I know that some people think that this lawsuit is justified because it’s “individuals against a big company” — including a big company like Warner Bros. which has a history of being an obnoxious copyright and trademark maximalist. But just because one company is an abusive maxmialist, doesn’t mean others need to stoop to the same level against it.
In the link above about this lawsuit, lawyer Milord Keshishian also points out some other problems, in that the meme makers certainly took their sweet time in registering their copyrights:
Plaintiffs, however, mistakenly demand statutory damages and an enhancement of damages under 17 U.S.C. § 504, and mistakenly believe that they are entitled to attorneys’ fees and costs of suit under 17 U.S.C. § 505. Defendants are accused of infringing both copyrights in their initial 2009 release of the video games and neither copyright was registered until 2010. Thus, neither Plaintiff is entitled to statutory damages or attorney’s fees, a prerequisite of which – per 17 U.S.C. § 412 – is either registration before commencement of any infringement or within three months after the first publication of the copyrighted work. Further, both the Keyboard Cat video and the Nyan Cat video were published over five years before the application to register the copyrights were filed, thus they are not entitled to a presumption of validity afforded by 17 U.S.C. § 410(c).

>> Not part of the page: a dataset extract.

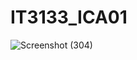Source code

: # IT3133_ICA01
![Screenshot (304)](https://github.com/user-attachments/assets/72abb25c-178d-4a3c-aac1-ece2c001b0bd)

The creator of Nyan Cat has tried to defend the lawsuit, but his argument is basically that he just doesn’t want it used by a for profit company without him profiting too. Of course, I do wonder if the creator of Nyan Cat properly licensed the use of the pop tart that makes up Nyan Cat’s body…
This whole lawsuit seems particularly silly. The two creators of these memes have benefited massively not from their own efforts, but from the fact that millions of people passed around their silly works to make them famous. Having those same memes appear in a video game just further increases the awareness and lore behind these two memes. It provides plenty of additional opportunities for the two of them to profit themselves if they wish. But suddenly filing a lawsuit and demanding money from others is just lame.